Statistics from the Israel-based Intelligence and Terrorism Information Center and interviews with Palestinian Christians — many of whom asked to remain anonymous for fear of revenge — provide examples of intensifying radical Muslim attacks against Christians during the past decade:

The violence culminated in Gaza with the murder of Rami Ayyad, 31, an employee at the Bible Society who was kidnapped and tortured before being shot in October 2007.

In Gaza, militants have vandalized a monastery as well as Christian and Western schools; bombed the YMCA and Internet cafes; and ransacked the Gaza Baptist Church, using the church as cover while shooting at rival groups.

One Christian who works for the Bethlehem municipality said he doesn’t always get paid. “In general, they hate Christians,” he said. “I know Jesus is with me, but sometimes I’m afraid. There are a lot of them, and they can come and gang up on you.”

In 2002, dozens of terrorists commandeered Bethlehem’s Church of the Nativity for 39 days, knowing that Israeli troops would refuse to storm the church. The gunmen, holding 200 priests hostage, desecrated the traditional birthplace of Jesus with graffiti and a fire, stole relics, and used the Bible as toilet paper.

Mobs have burned down or vandalized dozens of Christian businesses and Greek Orthodox, Roman Catholic, and evangelical churches in Ramallah, Tulkarem, and Bethlehem.

In the West Bank, Christians enjoy more freedom but still are subject to discrimination. One Christian from Ramallah said he fled after death threats for not giving his land to a Muslim who demanded it. Another, pressed to sell half of his business to Muslim buyers at a fraction of its value, let his company go bankrupt instead, then moved with his family to Canada.

    Christians have filed criminal complaints alleging kidnappings of Christian women to marry Muslim men, land thefts, harassment, and job discrimination. Many say they do not have an advocate in the Palestinian government.

    “Christians are increasingly aware that, unless something dramatic happens, their days are numbered,” said Justus Weiner, a senior fellow at Jerusalem Center for Public Affairs.

    Weiner, a human rights lawyer who has investigated injustices against Palestinian Christians for 13 years, predicts that the Christian community there will vanish in another decade.

    On the other hand, most traditional churches in the Holy Land challenge Weiner’s research, even denying any rancor between Christians and Muslims. Wadie Abunassar, former media adviser for the Catholic Church there, emphatically blames Israel.

    “The occupation is the source of evil,” he said, referring to Israel’s control of Palestinian borders and travel from the territories. “Occupation creates a lack of stability.”

    The situation for Christians in Israel, Abunassar contends, is worse than in the Palestinian territories and Syria.
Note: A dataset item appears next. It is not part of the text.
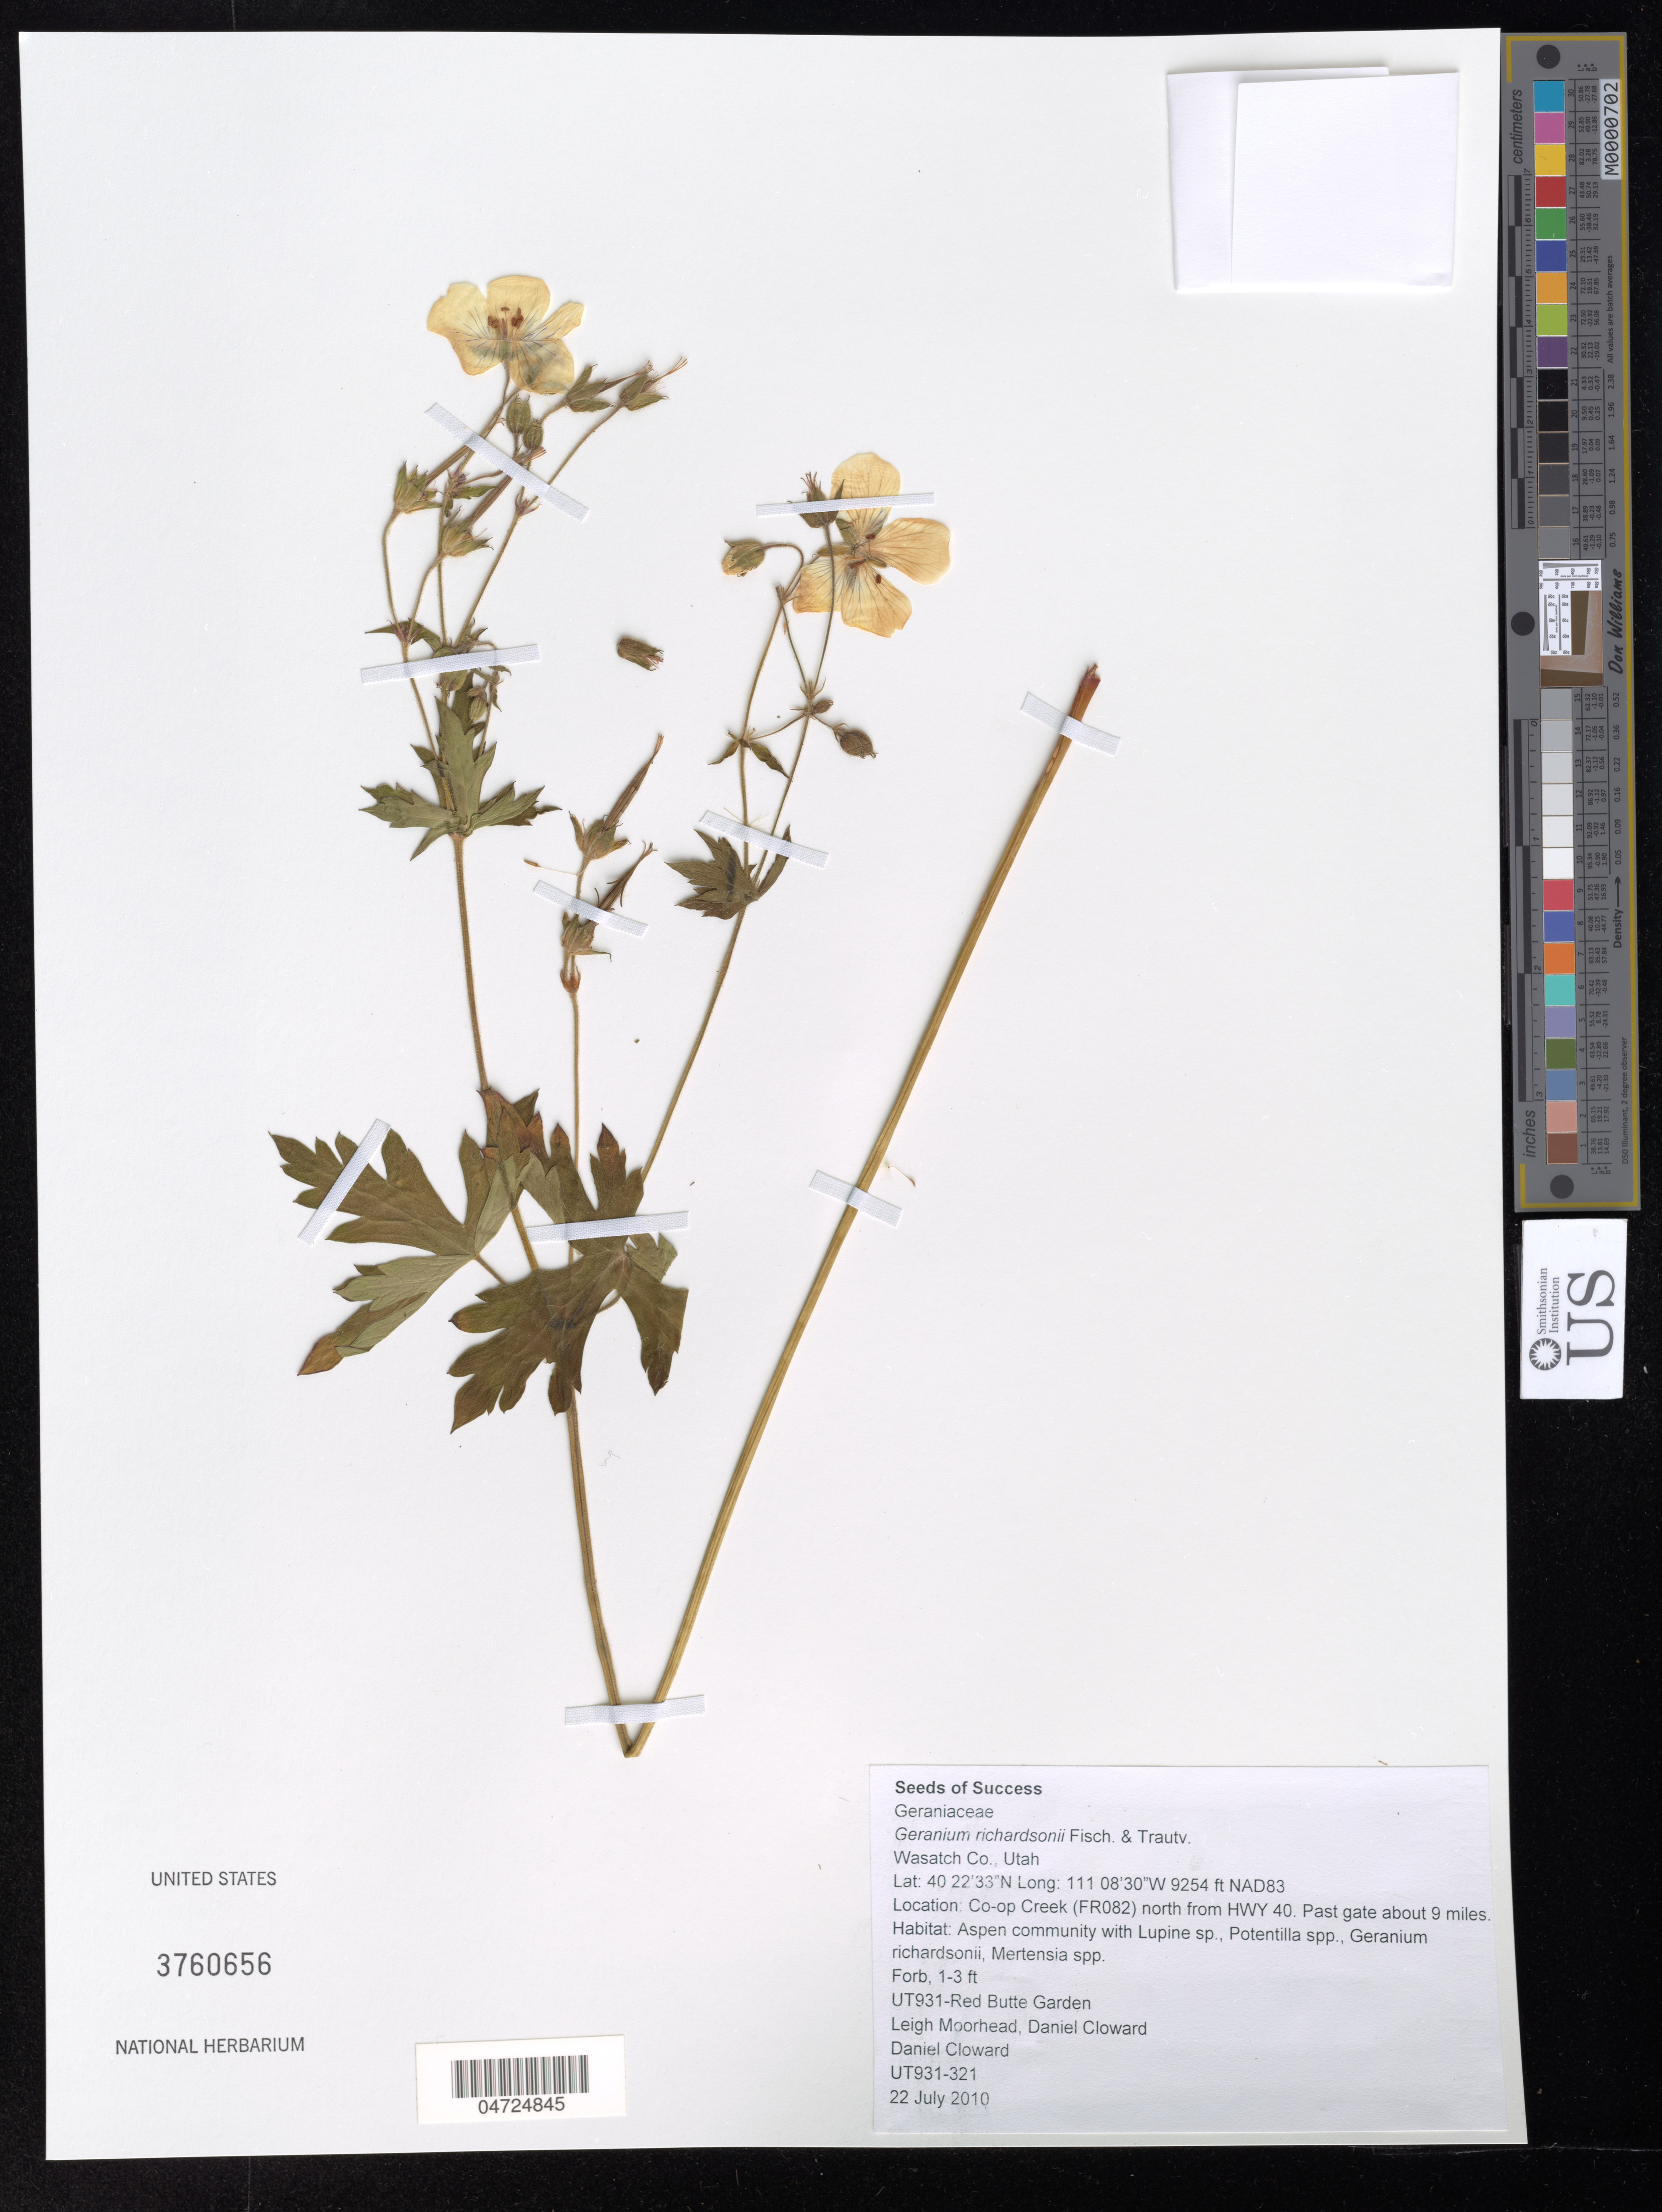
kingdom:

Christians in Gaza can address grievances to the ruling party, Hamas, and get more justice than in Israel, where “anyone not defined as a Jew is less equal,” he says.

    “I’m not saying there are no problems . . . there are some fanatic Muslims who are troublemakers,” he says. “But it is not because of Islam. The occupation, poverty, living conditions are major contributions” to the flight of Christians.

    Despite Abunassar’s claims, most Christians interviewed admit privately that they would rather live in Israel than in a Palestinian state.

    Another Palestinian from Gaza agrees that civilians are suffering “in this big prison” but explains that most difficulties intensified when Hamas took power in 2007 and, with Iranian backing, began pushing an Islamic agenda.

    Weiner denounces the lack of interest in the Palestinian Christian plight among foreign governments, Christians worldwide, human rights groups, and the media.

    “If you don’t make human rights one of your top priorities, or the top priority,” he said, “then none of the other stuff [the peace process and eliminating terrorism] is going to work.”